海のように地平線は真っ平らで、真っ直ぐみるだけでも輝く星々が目に入る。
視線を少し上げて空に浮かぶ月を見れば、興奮しているせいかいつもよりも大きく見えてしまう。
空を翔ける新幹線に相応しい景色に、息をすることすら忘れて、自分はその世界に見入った。
◇◇◇
――ピンポーン――
新幹線の車内放送に少し身体が跳ねて、腕時計で時間を確認すると、夜空の景色を見始めて四十分経っていることに驚いた。

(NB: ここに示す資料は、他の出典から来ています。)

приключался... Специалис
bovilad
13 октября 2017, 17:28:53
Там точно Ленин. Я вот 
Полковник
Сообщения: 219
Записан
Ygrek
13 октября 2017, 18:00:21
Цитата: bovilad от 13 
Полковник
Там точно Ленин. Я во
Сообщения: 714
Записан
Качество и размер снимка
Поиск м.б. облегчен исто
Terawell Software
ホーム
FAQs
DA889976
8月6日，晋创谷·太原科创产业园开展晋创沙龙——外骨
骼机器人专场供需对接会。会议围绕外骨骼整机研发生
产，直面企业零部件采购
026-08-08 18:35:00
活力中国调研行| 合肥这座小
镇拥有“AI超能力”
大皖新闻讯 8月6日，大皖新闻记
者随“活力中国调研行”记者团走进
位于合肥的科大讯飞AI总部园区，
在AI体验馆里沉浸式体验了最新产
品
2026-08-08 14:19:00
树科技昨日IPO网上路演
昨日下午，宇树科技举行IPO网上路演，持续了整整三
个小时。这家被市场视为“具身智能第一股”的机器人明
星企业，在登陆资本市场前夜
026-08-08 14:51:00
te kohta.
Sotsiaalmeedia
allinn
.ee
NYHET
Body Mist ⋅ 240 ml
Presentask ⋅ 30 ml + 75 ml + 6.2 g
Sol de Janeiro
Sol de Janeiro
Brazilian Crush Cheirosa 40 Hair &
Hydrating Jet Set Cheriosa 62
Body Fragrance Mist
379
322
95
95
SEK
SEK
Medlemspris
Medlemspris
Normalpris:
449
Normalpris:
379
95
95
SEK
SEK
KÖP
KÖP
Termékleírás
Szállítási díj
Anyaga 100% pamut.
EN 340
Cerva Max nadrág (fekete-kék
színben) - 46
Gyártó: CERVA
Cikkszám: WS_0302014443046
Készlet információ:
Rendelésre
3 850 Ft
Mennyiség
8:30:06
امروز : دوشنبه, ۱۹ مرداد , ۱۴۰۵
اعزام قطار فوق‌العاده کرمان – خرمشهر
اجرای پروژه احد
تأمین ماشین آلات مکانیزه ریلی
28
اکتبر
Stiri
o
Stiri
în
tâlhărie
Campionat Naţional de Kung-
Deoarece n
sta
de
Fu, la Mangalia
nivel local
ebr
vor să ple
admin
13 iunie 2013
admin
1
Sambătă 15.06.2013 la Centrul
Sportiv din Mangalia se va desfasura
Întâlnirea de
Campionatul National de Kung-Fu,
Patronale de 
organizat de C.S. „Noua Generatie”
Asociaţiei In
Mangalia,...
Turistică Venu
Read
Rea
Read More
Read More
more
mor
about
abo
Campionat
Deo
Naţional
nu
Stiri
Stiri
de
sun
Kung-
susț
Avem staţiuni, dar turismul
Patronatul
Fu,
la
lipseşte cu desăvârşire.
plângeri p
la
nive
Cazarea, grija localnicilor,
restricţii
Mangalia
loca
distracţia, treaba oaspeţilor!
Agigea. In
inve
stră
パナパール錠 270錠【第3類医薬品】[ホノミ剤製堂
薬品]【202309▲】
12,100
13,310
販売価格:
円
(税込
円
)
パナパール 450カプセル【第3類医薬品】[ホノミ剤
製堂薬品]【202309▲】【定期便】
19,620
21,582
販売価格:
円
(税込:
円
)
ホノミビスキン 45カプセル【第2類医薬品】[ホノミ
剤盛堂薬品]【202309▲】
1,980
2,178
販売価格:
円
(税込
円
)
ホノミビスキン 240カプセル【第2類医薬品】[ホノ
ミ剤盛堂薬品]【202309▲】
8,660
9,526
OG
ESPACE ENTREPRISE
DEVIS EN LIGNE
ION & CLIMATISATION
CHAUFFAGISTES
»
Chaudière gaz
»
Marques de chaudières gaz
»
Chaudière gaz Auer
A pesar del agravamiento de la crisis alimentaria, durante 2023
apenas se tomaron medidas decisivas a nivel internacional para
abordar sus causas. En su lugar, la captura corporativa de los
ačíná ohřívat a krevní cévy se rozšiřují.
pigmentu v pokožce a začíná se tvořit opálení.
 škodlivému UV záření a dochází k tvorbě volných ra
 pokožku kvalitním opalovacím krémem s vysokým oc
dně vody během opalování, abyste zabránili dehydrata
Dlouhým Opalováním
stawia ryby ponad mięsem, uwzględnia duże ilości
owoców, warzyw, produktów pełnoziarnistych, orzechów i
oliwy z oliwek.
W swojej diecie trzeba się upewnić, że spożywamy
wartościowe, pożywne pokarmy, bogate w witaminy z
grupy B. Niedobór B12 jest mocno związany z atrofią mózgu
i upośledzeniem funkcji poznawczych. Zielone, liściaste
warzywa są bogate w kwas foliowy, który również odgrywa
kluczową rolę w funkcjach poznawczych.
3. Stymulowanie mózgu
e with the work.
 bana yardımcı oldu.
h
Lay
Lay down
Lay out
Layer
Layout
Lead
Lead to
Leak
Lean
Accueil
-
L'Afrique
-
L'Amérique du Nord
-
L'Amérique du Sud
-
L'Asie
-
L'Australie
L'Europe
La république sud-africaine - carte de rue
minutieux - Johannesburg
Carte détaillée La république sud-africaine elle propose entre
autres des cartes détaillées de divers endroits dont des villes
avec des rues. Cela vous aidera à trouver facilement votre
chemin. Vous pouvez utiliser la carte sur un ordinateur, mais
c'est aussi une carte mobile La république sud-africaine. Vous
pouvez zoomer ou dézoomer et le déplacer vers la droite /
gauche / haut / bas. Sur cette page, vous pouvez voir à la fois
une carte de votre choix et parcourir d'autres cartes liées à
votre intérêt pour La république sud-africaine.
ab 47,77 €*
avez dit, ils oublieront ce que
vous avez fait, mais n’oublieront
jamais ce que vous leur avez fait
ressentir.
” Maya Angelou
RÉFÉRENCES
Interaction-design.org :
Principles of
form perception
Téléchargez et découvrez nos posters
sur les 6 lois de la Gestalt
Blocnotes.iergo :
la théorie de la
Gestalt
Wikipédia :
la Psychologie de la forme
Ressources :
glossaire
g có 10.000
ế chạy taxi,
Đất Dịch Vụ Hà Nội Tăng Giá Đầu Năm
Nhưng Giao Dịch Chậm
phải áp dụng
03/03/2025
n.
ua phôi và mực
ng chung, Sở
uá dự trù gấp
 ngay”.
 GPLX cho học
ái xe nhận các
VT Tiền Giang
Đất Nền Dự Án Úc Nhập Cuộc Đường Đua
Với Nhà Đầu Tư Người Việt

「ありゃりゃ、そんなに見てないつもりだったけど、結構時間が過ぎてるな」
婦瑞駅に停車する車内放送の声を耳に席を立ち、お手洗いを済ませる。
乗車してくる人に紛れて、自分の席に座る。
「本当だったら、この天空都市で降りるつもりだったのに。切符買い直して、帰ろう・・・」
自分のミスに肩を落とし、荷物を持って下車する。
自分を最後に、掃除道具を持った人達が車内に入って掃除する姿が、新幹線の窓越しに確認出来た。
相変わらず透き通っている駅の改札を通り、コンビニへ向かいお金を下ろす。
窓口に並んでいる列に並び、自分も同じように切符を買った。
運良く予約席が取れたが、来る時の個室は満席で普通の予約席になった。
改札に切符を通し、ホームから再びやって来た新幹線に乗り込んだ。
◇◇◇
予約席は普通だったが、窓際席で外を覗けばこれはこれで悪くないと感じた。
帰りも同じように外を見るが、個室と違い窓が特殊な状態ではなく、綺麗な夜空を彩っているだけだった。
肘をついて、ゆっくりと気持ちを落ち着けていると、小腹が空いて近くを通る車内サービスに声をかけて、十個入りのお饅頭を買って外を眺めながら、お饅頭を噛み締めた。
◇◇◇
重い瞼を開けば、車内放送が鳴り響き目的の駅に、戻ってきたことを理解した。
「いつから寝てたかな?」
お饅頭を食べたくらいから自分の意識は無く、現状は背もたれに体を沈めて、ゆったりと寛いでいる体勢だった。
寝違えたように痛む首を押さえて、軽く背を伸ばしていると新幹線の停車する、低い音が聞こえた。
「いけないっ」
足元に置いていた荷物を肩にかけて、下車する人の列に並ぶ。
完全に停車し、扉が開けば一人ずつ降りていき、自分も流れるように下車する。
昼間に来ていた時の印象と変わった駅のホームに、キョロキョロと見回し最後の楽しみを堪能しつつ改札へ向かった。
「あった!」
改札を抜ける前に、自分のコインロッカーを見つけて声を上げて、一番に改札を抜けてロッカーを開く。
「あ~ミスしなかったらな~。もうちょっと楽しめたんだけどなあ」
ロッカーから取り出したキャリーバッグをガラガラと引く。
「また来ますっ」
「はい、またどうぞ」
駅員に挨拶を述べ、自分は夜の月光に輝く駅を背に、家路についたのだった。